Il nuovo pianeta è in realtà più vicino alla sua stella di quanto Mercurio non lo sia al Sole, ma siccome Gliese 581 è una stella meno calda, la maggior vicinanza non determinerebbe temperature troppo elevate. In 13 giorni il pianeta completa la propria orbita intorno alla sua stella, che però ha intorno a sé anche altri corpi celesti: in passato ne erano stati avvistati altri due.

Nella comunità scientifica c’è già chi pensa alla possibilità di organizzare una spedizione. Ad esempio mandando a dare un’occhiata il Terrestrial Planet Finder della Nasa, equipaggiato con una strumentazione adatta a bloccare la luce proveniente dalla stella così da rendere visibili i pianeti che la circondano.

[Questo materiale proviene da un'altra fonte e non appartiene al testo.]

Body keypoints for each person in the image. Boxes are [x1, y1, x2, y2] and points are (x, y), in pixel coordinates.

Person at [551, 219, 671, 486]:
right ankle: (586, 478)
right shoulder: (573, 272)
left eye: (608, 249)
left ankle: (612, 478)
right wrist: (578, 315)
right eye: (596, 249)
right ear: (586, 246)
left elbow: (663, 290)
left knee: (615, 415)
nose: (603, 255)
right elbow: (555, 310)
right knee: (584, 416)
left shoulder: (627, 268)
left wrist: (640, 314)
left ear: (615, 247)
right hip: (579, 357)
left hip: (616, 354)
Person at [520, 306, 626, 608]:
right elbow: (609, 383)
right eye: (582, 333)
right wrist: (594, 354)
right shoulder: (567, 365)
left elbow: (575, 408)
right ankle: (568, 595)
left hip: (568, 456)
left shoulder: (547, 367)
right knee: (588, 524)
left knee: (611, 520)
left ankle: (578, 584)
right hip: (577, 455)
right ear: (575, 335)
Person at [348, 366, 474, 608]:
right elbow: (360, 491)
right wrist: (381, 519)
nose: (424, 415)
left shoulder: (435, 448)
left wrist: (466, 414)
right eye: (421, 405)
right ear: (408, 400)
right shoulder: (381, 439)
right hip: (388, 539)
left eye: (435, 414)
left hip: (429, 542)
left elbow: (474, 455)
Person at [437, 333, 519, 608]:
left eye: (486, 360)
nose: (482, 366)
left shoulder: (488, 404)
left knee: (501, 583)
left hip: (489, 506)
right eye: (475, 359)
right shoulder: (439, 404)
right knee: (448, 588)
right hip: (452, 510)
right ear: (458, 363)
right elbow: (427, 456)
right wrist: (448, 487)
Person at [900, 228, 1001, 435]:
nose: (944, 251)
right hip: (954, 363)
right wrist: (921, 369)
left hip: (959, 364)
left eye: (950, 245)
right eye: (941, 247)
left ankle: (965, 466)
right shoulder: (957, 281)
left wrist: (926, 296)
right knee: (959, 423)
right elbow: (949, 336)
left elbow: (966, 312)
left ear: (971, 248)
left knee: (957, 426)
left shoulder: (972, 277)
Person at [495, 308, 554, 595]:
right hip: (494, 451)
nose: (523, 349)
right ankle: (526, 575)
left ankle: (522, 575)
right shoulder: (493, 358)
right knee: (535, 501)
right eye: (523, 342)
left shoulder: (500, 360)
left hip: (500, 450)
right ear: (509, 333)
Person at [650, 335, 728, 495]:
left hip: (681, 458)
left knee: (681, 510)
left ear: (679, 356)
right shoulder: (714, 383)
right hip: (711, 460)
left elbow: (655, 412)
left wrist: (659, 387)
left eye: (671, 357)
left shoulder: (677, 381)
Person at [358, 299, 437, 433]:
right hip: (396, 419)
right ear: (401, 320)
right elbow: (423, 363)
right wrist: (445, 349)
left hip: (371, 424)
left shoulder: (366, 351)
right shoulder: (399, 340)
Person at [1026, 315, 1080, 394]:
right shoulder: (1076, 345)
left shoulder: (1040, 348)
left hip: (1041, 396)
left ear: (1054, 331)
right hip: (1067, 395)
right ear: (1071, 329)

Le nane rosse come Gliese 581 sembrano essere le migliori candidate ad avere attorno a sé un pianeta che possa definirsi simile al nostro. E se fosse proprio quello appena scoperto, chi saranno i primi a metterci piede? Quanti anni ci vorranno prima di avere le tecnologie necessarie e a raggiungerlo in tempi umani e stabilirvi una colonia? Qualcuno si sta gà attrezzando.

Al Seti Institute, dove si cercano segnali dell’esistenza di vita extraterrestre sotto forma di onde radio, hanno già puntato le antenne in direzione di Gliese 581. Per partecipare alla ricerca e dare una mano agli astronomi, basta andare sul sito, scaricare l’apposito programma e aiutare gli scienziati ad analizzare i dati in arrivo dai radiotelescopi. Chi invece vuole osare di più e prepararsi a sbarcare armi e bagagli sulla Terra2, può cominciare a risparmiare per pagarsi un’esperienza spaziale: quella offerta dalla società Zero Gravity che con un Boeing 727 è in grado di simulare un volo spaziale in assenza di gravità. Partenze dall’aeroporto internazionale di Las Vegas o dal Kennedy Space Center in Florida: l’esperienza costa 3.500 dollari e include dal dvd dell’evento, al merchandising, al party post-volo. Da metà maggio i comuni mortali potranno prenotare un posto in uno dei 187 punti vendita Sharper Image. I vip stanno già apprezzando: proprio oggi a sperimentare l’assenza di gravità sarà lo scienziato Stephen Hawking.